In my younger days I would be up and down that touchline, kicking every ball, immersing myself in every nuance of the game. I mellowed with age. By the end I was tending to observe events more than getting caught up in the drama, though some games still had the power to suck me in. From time to time I would offer a reminder that I was still alive. That message would go to referees, my players, opponents.

On health generally I would say: if you get the warning, heed it. Listen to your doctors. Get the check-ups. Pay attention to your weight and what you’re eating.

I’m glad to say that the simple act of reading is a marvellous release from the hassles of work and life. If I were to take a guest into my library, they would see books on presidents, prime ministers, Nelson Mandela, Rockefeller, the art of oratory, Nixon and Kissinger, Brown, Blair, Mountbatten, Churchill, Clinton, South Africa and Scottish history. Gordon Brown’s book on the Scottish socialist politician James Maxton is in there. Then there would be all the volumes on Kennedy.

Then I have my despots section. What interested me here were the extremes to which humanity will go. Young Stalin, Simon Sebag Montefiore; the dictators – Stalin and Hitler, and Lenin; World War II: Behind Closed Doors by Laurence Rees; Stalingrad and Berlin: The Downfall 1945 by Antony Beevor.

On a lighter note I can pull out Edmund Hillary and David Niven. Then it’s back to the dark side with crime: the Krays and the American Mafia.
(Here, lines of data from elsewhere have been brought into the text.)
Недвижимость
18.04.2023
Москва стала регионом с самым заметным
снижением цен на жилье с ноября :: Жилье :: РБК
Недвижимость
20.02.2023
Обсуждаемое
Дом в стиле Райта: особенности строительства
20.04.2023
I was so immersed in sport in my working life that I tended not to read many books about sport. But there are a few touchstones on the shelves. Reading When Pride Still Mattered, the David Maraniss biography of Vince Lombardi, the great Green Bay Packers coach, I was thinking: ‘That’s me he’s writing about, I’m just like Lombardi.’ The obsession. I could identify closely with one of Lombardi’s greatest sayings: ‘We didn’t lose the game, we just ran out of time.’